Data excerpts start

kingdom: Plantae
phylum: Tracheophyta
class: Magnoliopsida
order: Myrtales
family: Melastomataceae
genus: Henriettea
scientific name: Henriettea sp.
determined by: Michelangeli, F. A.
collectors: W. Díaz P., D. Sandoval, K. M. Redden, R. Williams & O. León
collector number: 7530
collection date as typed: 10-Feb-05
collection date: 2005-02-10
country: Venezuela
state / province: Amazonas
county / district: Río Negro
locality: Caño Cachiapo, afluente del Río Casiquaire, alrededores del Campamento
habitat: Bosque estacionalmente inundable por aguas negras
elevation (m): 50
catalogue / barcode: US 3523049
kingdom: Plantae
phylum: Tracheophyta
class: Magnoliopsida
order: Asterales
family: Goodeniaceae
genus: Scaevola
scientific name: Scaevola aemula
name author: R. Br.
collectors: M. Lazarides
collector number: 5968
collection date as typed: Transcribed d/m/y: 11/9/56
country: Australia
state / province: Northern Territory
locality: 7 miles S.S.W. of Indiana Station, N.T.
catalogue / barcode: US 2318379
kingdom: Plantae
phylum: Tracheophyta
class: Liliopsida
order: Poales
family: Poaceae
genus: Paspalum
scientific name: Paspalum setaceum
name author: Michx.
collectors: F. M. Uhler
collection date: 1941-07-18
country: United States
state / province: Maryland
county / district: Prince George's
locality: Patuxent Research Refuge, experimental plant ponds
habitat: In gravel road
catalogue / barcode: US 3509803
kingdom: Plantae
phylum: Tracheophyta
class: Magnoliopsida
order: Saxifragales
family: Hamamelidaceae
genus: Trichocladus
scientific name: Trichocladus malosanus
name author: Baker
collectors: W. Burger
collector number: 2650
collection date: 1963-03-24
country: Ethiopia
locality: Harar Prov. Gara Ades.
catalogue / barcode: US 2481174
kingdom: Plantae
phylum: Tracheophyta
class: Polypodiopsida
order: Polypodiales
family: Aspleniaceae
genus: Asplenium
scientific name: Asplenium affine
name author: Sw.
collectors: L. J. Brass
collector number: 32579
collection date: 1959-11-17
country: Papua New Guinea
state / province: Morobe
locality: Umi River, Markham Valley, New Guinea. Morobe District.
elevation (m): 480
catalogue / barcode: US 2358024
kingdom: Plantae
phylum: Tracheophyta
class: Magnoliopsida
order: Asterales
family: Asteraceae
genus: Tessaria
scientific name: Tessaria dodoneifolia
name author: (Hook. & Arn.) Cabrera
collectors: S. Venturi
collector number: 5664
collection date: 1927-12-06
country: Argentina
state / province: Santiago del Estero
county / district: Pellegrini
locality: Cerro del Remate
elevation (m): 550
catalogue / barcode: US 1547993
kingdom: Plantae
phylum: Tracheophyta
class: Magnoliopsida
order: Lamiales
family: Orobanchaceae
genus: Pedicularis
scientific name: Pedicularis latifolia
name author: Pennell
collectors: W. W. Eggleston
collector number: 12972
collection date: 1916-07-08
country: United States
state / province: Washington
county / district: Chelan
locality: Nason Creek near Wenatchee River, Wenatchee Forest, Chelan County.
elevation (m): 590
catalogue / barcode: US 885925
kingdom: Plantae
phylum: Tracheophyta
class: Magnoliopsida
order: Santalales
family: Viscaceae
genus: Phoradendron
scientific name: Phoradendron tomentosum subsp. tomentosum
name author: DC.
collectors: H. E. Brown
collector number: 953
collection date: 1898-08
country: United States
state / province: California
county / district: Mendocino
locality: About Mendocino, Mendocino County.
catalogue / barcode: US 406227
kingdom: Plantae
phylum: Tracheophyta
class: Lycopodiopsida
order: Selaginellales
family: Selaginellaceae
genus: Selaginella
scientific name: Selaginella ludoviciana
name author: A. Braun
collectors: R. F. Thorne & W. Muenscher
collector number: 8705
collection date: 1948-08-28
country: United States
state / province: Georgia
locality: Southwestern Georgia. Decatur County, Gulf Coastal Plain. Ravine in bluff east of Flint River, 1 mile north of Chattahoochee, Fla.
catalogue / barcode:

Data excerpts end

# What you have to do:
Reproduce all of the items above, replacing each occurrence of "collectors" with "collected by" and leaving every other word unchanged.

# Solution:
kingdom: Plantae
phylum: Tracheophyta
class: Magnoliopsida
order: Myrtales
family: Melastomataceae
genus: Henriettea
scientific name: Henriettea sp.
determined by: Michelangeli, F. A.
collected by: W. Díaz P., D. Sandoval, K. M. Redden, R. Williams & O. León
collector number: 7530
collection date as typed: 10-Feb-05
collection date: 2005-02-10
country: Venezuela
state / province: Amazonas
county / district: Río Negro
locality: Caño Cachiapo, afluente del Río Casiquaire, alrededores del Campamento
habitat: Bosque estacionalmente inundable por aguas negras
elevation (m): 50
catalogue / barcode: US 3523049
kingdom: Plantae
phylum: Tracheophyta
class: Magnoliopsida
order: Asterales
family: Goodeniaceae
genus: Scaevola
scientific name: Scaevola aemula
name author: R. Br.
collected by: M. Lazarides
collector number: 5968
collection date as typed: Transcribed d/m/y: 11/9/56
country: Australia
state / province: Northern Territory
locality: 7 miles S.S.W. of Indiana Station, N.T.
catalogue / barcode: US 2318379
kingdom: Plantae
phylum: Tracheophyta
class: Liliopsida
order: Poales
family: Poaceae
genus: Paspalum
scientific name: Paspalum setaceum
name author: Michx.
collected by: F. M. Uhler
collection date: 1941-07-18
country: United States
state / province: Maryland
county / district: Prince George's
locality: Patuxent Research Refuge, experimental plant ponds
habitat: In gravel road
catalogue / barcode: US 3509803
kingdom: Plantae
phylum: Tracheophyta
class: Magnoliopsida
order: Saxifragales
family: Hamamelidaceae
genus: Trichocladus
scientific name: Trichocladus malosanus
name author: Baker
collected by: W. Burger
collector number: 2650
collection date: 1963-03-24
country: Ethiopia
locality: Harar Prov. Gara Ades.
catalogue / barcode: US 2481174
kingdom: Plantae
phylum: Tracheophyta
class: Polypodiopsida
order: Polypodiales
family: Aspleniaceae
genus: Asplenium
scientific name: Asplenium affine
name author: Sw.
collected by: L. J. Brass
collector number: 32579
collection date: 1959-11-17
country: Papua New Guinea
state / province: Morobe
locality: Umi River, Markham Valley, New Guinea. Morobe District.
elevation (m): 480
catalogue / barcode: US 2358024
kingdom: Plantae
phylum: Tracheophyta
class: Magnoliopsida
order: Asterales
family: Asteraceae
genus: Tessaria
scientific name: Tessaria dodoneifolia
name author: (Hook. & Arn.) Cabrera
collected by: S. Venturi
collector number: 5664
collection date: 1927-12-06
country: Argentina
state / province: Santiago del Estero
county / district: Pellegrini
locality: Cerro del Remate
elevation (m): 550
catalogue / barcode: US 1547993
kingdom: Plantae
phylum: Tracheophyta
class: Magnoliopsida
order: Lamiales
family: Orobanchaceae
genus: Pedicularis
scientific name: Pedicularis latifolia
name author: Pennell
collected by: W. W. Eggleston
collector number: 12972
collection date: 1916-07-08
country: United States
state / province: Washington
county / district: Chelan
locality: Nason Creek near Wenatchee River, Wenatchee Forest, Chelan County.
elevation (m): 590
catalogue / barcode: US 885925
kingdom: Plantae
phylum: Tracheophyta
class: Magnoliopsida
order: Santalales
family: Viscaceae
genus: Phoradendron
scientific name: Phoradendron tomentosum subsp. tomentosum
name author: DC.
collected by: H. E. Brown
collector number: 953
collection date: 1898-08
country: United States
state / province: California
county / district: Mendocino
locality: About Mendocino, Mendocino County.
catalogue / barcode: US 406227
kingdom: Plantae
phylum: Tracheophyta
class: Lycopodiopsida
order: Selaginellales
family: Selaginellaceae
genus: Selaginella
scientific name: Selaginella ludoviciana
name author: A. Braun
collected by: R. F. Thorne & W. Muenscher
collector number: 8705
collection date: 1948-08-28
country: United States
state / province: Georgia
locality: Southwestern Georgia. Decatur County, Gulf Coastal Plain. Ravine in bluff east of Flint River, 1 mile north of Chattahoochee, Fla.
catalogue / barcode:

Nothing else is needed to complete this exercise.